Вот уж и без Вари жизнь впервые начинаю понимать, то есть — не скорблю.
И т. д., и т. д. «монашествую» в безмолвии моем поневоле (без от. Амвросия) самочинном, как умею и могу. Стал больше поститься, больше молиться, гораздо меньше курить и т. д.
Молю Бога и совсем табак бросить.
И мебель, и другие вещи кудиновские мне стали не нужны…
Кстати, что же Вы взяли себе из мебели? Впрочем, не принуждайте себя на это отвечать. Это пустяки. Приедет Варя в Мазилово[937], побывает потом у меня и все скажет.
Больше нечего писать. Простите, Хриета ради, право не хочется.
Я на Варю очень сердит за ее непомерно долгое молчание.
Спаси Вас Господь и помози Вам на Вашем трудном пути.
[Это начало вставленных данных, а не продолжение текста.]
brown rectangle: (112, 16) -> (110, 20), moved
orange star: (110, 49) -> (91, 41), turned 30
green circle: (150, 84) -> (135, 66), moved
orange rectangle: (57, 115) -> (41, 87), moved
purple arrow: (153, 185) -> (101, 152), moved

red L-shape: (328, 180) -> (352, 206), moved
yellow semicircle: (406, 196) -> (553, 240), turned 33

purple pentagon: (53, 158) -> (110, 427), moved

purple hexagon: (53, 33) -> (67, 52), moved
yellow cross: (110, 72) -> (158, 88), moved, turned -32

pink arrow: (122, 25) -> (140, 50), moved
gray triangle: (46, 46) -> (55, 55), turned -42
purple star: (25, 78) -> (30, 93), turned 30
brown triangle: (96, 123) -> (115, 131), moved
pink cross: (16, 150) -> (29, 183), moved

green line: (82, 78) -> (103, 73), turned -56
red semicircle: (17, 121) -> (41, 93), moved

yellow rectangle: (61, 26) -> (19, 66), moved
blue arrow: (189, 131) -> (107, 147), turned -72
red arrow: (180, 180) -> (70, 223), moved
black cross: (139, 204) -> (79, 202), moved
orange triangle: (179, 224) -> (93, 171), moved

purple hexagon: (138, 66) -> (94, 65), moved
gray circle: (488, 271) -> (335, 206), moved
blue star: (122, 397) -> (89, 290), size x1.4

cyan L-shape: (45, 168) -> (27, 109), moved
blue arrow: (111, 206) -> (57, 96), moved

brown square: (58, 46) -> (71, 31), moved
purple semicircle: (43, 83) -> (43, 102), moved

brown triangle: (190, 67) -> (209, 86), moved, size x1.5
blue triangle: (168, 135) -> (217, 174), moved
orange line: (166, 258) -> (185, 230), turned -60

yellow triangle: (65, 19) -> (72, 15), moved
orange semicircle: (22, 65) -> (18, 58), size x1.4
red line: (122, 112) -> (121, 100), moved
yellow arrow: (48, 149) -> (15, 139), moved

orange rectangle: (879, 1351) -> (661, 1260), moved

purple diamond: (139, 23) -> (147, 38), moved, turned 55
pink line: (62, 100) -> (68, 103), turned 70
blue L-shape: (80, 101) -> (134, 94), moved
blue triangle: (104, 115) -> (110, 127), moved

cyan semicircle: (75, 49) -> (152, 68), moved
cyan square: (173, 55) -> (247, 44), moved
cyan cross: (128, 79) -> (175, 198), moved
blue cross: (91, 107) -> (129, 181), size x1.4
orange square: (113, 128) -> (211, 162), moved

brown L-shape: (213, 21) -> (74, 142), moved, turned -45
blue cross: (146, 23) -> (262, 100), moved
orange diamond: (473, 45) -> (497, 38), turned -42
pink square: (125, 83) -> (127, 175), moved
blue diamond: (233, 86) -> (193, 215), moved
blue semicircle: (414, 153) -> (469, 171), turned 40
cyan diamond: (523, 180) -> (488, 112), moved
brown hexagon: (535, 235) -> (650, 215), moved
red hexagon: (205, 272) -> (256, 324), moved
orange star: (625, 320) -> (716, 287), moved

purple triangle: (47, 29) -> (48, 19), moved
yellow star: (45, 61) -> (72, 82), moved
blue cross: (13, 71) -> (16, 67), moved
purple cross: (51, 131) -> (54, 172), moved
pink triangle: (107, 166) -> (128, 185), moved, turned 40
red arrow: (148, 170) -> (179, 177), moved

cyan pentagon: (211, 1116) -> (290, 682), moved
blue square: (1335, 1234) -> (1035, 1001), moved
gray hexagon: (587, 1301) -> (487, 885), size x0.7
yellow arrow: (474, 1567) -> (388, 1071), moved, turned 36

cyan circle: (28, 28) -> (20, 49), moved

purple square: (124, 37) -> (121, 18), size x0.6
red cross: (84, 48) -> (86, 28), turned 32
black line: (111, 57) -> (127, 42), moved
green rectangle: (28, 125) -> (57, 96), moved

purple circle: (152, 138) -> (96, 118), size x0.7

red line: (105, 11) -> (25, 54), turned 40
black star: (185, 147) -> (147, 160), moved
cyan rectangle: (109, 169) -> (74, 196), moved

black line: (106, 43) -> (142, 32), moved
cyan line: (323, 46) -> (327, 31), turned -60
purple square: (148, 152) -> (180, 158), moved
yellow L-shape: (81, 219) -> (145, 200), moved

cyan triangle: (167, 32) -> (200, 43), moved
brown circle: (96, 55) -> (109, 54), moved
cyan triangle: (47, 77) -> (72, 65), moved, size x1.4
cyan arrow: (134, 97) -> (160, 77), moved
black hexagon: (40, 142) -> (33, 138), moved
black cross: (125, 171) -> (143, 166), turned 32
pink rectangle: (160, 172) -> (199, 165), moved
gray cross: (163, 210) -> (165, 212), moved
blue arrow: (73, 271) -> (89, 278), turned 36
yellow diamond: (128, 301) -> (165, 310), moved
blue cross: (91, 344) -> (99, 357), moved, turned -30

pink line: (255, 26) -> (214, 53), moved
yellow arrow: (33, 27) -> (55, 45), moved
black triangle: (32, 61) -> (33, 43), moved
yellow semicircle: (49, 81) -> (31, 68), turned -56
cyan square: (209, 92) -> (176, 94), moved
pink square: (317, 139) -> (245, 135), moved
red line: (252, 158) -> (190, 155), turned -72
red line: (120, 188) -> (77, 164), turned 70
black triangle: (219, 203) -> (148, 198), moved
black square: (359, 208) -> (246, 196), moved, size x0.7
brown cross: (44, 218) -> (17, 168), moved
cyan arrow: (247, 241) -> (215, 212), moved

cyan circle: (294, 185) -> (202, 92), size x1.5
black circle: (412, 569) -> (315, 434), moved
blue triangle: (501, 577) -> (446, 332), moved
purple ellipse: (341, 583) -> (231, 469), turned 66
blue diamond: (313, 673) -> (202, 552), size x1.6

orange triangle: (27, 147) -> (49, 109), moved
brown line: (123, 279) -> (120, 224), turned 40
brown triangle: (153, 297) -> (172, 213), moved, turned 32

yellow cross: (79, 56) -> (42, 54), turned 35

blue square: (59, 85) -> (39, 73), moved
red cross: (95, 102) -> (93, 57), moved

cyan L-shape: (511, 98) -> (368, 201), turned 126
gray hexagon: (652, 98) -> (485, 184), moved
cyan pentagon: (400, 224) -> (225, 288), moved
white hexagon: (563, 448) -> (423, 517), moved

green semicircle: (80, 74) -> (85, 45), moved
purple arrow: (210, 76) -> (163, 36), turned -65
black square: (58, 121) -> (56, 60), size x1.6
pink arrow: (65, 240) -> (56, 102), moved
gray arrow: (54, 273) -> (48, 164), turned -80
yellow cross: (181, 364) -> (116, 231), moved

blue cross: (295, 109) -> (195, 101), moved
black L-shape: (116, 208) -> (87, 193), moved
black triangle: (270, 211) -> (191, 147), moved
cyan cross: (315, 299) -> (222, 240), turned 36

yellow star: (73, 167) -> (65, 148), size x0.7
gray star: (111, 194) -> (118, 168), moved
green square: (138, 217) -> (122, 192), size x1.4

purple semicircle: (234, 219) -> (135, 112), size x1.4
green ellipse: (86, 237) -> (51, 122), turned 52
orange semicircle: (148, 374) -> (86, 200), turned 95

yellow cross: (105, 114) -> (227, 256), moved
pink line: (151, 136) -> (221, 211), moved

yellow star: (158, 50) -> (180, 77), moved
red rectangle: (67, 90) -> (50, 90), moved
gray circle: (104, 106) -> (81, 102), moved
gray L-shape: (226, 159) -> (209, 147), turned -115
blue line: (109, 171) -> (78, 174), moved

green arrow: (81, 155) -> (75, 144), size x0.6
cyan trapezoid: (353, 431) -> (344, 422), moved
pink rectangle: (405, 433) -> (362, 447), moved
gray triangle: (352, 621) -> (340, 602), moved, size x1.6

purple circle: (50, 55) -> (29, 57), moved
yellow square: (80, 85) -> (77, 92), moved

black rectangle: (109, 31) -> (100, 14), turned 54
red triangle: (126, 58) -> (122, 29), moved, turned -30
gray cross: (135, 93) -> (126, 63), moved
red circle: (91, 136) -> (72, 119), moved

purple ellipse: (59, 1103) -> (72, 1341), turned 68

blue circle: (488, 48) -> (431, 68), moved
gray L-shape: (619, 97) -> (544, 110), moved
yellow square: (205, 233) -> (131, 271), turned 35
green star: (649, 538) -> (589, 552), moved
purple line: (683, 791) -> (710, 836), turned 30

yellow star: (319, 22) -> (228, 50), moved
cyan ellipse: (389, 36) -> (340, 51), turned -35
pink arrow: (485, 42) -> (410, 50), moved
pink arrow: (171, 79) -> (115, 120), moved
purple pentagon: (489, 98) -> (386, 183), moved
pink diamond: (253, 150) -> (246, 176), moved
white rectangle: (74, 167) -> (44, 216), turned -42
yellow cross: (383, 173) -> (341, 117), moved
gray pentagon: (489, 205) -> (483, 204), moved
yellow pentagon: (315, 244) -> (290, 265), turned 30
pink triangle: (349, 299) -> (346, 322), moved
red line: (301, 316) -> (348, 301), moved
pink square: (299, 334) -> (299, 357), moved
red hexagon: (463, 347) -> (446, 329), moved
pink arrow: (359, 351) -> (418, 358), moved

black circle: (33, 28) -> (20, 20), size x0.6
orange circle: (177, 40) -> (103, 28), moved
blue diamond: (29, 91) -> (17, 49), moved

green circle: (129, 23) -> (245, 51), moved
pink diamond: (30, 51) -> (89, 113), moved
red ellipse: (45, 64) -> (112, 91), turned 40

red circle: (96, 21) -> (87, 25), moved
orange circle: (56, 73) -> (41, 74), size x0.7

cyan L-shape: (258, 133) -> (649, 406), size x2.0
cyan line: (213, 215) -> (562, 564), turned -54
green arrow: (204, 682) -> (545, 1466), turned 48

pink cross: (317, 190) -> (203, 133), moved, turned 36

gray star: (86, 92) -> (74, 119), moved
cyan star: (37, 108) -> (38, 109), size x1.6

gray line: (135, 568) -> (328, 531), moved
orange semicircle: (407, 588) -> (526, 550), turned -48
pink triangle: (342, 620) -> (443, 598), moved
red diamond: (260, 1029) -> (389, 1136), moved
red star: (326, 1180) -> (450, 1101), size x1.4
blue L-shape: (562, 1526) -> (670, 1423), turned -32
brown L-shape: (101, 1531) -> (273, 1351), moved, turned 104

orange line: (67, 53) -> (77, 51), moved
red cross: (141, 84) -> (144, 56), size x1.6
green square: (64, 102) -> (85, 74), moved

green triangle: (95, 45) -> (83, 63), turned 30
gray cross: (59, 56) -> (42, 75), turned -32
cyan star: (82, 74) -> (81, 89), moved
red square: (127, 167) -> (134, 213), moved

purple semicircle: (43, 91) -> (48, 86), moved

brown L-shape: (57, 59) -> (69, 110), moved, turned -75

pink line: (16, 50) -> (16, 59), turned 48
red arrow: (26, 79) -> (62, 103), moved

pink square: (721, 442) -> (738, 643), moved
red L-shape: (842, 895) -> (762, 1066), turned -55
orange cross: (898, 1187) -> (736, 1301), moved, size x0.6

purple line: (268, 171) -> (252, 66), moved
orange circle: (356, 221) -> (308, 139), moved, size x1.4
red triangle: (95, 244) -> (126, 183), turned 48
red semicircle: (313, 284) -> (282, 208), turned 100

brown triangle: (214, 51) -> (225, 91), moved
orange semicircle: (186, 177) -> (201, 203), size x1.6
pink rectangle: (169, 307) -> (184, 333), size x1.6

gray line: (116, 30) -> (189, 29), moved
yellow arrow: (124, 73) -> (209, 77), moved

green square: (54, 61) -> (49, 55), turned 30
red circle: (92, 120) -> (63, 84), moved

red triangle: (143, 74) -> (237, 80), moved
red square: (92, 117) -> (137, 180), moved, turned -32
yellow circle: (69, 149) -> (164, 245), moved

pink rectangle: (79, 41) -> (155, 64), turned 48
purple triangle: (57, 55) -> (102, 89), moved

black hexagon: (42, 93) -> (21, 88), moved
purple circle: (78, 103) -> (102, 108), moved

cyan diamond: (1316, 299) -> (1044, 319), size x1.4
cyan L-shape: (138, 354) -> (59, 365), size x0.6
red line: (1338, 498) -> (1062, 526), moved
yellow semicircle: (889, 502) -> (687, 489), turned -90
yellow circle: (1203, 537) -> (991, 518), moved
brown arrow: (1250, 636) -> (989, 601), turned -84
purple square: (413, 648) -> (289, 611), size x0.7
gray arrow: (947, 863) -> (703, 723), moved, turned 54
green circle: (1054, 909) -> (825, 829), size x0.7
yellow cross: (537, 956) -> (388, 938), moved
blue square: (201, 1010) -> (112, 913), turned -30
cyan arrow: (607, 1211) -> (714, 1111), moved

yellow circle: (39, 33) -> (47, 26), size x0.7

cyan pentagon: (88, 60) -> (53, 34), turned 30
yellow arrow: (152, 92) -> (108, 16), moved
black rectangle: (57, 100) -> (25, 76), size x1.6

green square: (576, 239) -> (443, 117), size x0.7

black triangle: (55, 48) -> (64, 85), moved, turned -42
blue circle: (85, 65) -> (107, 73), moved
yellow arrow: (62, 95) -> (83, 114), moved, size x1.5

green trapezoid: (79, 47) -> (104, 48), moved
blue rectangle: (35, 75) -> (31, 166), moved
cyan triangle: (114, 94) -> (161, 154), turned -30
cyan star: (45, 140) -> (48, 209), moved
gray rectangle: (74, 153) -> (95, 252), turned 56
Ваш грешник-монах Кл(имен)т.[938]Не адресуйте писем в Москву, на Сергиев Посад. Это только путает, а просто — на Сергиев Посад.
933
А. П. Саломон (1853–1908) — журналист, сотрудник журнала «Вестник Европы», друг Вл. С. Соловьева.
934
«La Russie et I’Eglise Universelle» — «Россия и Вселенская Церковь», богословский трактат Вл. С. Соловьева (см. примеч. 4 к письму 202).